Udo Herrmannstorfer, der eingeladene Referent aus Basel, stellte diese Fragen in seinem dichten und komplexen Abendvortrag in einen weiteren Zusammenhang. Viele der Schüler stehen jetzt an der Schnittstelle Schule und Beruf und treten hinaus in das Berufsleben, wo sie etwas verdienen müssen. Dienen, so der Referent weiter, nennen wir Beruf. Jeder, der ins Berufsleben eintritt, muss sich also 2 Fragen beantworten:
Im weiteren Verlauf des Vortrags folgte ein Durchgang durch die Wirtschaftsgeschichte. Während man in alten Gesellschaften kollektiv dachte, hätten wir heute eine arbeitsteilige Gesellschaft. Die Muster der Kollektive gingen heute verloren. Bestimmte einst die Leistung das Einkommen, veränderte sich im Laufe der Geschichte der Charakter der Arbeit. Arbeit wurde zur Naturumwandlung, da der Mensch die Natur nicht lässt, wie sie ist. Technische Errungenschaften und zunehmende Erfindungen entlasteten den Menschen bei der Arbeit, schließlich wurde die Arbeit durch die Rationalisierung immer produktiver.

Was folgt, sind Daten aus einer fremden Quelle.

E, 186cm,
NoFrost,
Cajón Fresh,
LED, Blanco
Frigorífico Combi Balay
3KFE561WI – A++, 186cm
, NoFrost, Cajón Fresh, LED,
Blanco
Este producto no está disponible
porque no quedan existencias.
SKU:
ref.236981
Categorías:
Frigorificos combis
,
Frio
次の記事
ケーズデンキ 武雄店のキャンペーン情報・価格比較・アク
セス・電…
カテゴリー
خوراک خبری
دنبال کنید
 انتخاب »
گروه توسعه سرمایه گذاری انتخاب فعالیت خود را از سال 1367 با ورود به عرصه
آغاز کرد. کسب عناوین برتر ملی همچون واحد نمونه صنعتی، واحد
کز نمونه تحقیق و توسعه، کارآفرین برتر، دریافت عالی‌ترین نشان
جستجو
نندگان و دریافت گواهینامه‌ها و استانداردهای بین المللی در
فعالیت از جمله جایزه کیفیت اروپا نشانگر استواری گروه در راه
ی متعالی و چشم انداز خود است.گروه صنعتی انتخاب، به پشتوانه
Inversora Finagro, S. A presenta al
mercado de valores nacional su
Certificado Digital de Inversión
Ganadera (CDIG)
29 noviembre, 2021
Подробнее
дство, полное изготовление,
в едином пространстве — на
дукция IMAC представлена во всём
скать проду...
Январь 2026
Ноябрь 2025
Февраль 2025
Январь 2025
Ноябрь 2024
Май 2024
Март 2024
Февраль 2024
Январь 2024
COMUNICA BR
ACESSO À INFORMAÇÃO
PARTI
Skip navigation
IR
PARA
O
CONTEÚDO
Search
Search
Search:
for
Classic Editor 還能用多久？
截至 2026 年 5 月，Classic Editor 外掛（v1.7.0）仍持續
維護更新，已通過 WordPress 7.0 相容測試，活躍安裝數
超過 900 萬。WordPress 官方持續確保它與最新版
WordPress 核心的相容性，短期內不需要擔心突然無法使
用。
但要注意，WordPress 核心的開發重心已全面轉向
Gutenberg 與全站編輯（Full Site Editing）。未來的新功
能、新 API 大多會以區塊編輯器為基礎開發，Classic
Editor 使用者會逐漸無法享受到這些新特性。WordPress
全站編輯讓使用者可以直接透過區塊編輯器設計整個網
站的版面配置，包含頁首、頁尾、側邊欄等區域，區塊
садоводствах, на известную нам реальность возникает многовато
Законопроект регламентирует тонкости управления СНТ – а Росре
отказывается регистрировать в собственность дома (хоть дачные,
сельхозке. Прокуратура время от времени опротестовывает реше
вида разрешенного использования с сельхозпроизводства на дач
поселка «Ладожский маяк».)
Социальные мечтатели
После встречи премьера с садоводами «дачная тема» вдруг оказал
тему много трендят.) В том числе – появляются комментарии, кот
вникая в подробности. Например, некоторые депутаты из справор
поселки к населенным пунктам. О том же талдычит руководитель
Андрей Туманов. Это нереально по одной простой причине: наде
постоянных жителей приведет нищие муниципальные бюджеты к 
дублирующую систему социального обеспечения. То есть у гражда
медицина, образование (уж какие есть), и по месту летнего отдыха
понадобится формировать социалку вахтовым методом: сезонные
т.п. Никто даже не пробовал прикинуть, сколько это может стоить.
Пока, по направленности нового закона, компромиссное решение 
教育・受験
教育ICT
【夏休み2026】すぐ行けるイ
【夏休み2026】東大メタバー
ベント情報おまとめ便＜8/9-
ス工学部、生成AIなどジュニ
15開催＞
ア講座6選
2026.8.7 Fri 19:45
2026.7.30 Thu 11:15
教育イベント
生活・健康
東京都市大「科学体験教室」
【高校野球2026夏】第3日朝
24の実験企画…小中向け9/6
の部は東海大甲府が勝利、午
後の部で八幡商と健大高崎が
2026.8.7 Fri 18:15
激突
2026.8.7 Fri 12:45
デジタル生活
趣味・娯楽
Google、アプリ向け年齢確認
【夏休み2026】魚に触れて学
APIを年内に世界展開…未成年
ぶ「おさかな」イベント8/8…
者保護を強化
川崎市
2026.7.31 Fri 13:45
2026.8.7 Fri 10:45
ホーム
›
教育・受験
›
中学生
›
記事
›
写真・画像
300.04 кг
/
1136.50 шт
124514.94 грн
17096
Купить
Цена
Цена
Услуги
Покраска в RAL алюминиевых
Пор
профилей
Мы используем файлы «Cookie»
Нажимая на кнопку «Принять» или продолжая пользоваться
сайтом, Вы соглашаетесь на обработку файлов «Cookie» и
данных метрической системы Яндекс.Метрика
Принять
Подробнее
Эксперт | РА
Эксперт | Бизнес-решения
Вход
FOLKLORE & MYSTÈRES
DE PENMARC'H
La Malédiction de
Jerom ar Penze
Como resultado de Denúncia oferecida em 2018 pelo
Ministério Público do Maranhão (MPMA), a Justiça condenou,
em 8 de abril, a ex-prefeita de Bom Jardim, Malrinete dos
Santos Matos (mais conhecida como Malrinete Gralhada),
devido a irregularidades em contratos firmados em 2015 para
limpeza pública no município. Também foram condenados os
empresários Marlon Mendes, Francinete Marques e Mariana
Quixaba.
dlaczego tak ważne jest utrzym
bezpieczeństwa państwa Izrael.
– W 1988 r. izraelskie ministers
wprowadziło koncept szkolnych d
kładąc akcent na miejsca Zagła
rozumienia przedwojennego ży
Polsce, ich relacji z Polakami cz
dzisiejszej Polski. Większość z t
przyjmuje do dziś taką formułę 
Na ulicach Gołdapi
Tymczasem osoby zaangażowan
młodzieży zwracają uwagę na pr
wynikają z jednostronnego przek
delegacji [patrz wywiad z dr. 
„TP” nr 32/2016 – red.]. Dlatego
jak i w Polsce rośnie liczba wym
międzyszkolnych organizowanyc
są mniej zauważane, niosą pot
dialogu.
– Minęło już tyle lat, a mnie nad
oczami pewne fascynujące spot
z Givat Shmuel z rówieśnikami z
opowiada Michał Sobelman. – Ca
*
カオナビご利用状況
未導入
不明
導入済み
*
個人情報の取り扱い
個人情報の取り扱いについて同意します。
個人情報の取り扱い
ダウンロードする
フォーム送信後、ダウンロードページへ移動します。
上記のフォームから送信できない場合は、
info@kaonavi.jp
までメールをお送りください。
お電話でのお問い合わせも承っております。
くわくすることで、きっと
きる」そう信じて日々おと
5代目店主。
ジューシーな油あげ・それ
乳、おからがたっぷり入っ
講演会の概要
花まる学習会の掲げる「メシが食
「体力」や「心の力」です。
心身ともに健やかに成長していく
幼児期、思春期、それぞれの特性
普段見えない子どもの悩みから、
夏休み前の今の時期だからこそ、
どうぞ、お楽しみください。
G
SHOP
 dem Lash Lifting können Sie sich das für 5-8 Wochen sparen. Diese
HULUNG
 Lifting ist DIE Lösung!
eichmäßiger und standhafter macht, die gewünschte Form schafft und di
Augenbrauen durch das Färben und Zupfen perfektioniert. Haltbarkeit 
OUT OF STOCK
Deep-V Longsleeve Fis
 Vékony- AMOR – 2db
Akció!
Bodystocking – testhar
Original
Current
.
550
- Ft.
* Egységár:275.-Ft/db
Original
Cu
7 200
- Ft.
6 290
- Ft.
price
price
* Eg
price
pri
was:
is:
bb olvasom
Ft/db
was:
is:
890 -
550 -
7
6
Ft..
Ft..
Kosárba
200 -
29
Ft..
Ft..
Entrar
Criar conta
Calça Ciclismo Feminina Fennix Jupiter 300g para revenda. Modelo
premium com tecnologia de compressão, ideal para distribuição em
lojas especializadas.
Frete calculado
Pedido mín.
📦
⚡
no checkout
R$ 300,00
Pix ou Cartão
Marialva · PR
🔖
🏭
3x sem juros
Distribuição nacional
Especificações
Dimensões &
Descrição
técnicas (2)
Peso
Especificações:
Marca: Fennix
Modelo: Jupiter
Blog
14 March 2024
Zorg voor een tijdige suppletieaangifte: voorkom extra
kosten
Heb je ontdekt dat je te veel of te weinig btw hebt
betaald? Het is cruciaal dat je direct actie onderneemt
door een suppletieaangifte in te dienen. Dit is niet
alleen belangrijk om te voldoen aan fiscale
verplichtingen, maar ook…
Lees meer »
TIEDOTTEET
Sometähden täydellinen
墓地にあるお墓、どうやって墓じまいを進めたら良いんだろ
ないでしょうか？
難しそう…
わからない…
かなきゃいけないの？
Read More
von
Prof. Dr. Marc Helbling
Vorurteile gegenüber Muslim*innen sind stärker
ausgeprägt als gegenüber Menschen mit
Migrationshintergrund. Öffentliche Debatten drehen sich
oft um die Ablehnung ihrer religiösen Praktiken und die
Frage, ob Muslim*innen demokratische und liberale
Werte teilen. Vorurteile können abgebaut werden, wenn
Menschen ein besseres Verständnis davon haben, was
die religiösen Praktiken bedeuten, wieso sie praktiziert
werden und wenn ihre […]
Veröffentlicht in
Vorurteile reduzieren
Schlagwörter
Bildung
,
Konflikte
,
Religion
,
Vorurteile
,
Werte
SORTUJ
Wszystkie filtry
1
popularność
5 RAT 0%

Ist aber das Gleiche mit weniger Aufwand zu erreichen, wird menschliche Arbeit freigesetzt. Die eingesparte Arbeit wird neu eingesetzt. So habe sich die Entwicklung verlagert vom Tun zur Einkommensfrage. Heute sei der Lohn und damit die Menschen ein Kostenfaktor der Unternehmen geworden. Bezahlt wird nicht mehr die Leistung, sondern die Arbeit. Arbeitende Menschen vergrößern das Kapital, haben aber keinen Anteil daran, weil das Kapital dem Unternehmen gehört. So tragen sie zur Kapitalsteigerung bei, ohne selber daran teilzuhaben. Immer mehr Menschen würden heute freigesetzt werden, ihr Einkommen ist aber im Kapital enthalten. Mit einem Schwenk über die Diskussion zu den Sozialsystemen und Hartz IV deutete Udo Herrmannsdorfer am Schluss seines Vortrages an, wie eine Lösung der alten ökonomischen Frage aussehen kann. Ein nicht mehr arbeitsabhängiges Grundeinkommen als Basis für alle Lebenslagen. „Wo kriegen Menschen Motive zum Arbeiten her außer den Zwang zum Lohn?”, fragte er provokant. Ein Grundeinkommen sei freigestellt von jeglicher wirtschaftlichen Gegenleistung und schließlich ein Teil der sozialen Frage. Mit Gedanken Götz Werners schloss Udo Herrmannstorfer seinen Vortrag:”Es muss heißen: Wir haben ein Einkommen, um arbeiten zu können und nicht – Wir arbeiten, um ein Einkommen zu haben.”
Viel Diskussionsstoff bot dieser Vortrag und Anregungen zur Weiterarbeit an diesem Thema. So sollen im nächsten Jahr die Aktionstage wiederholt und für den Vortrag Götz Werner gewonnen werden.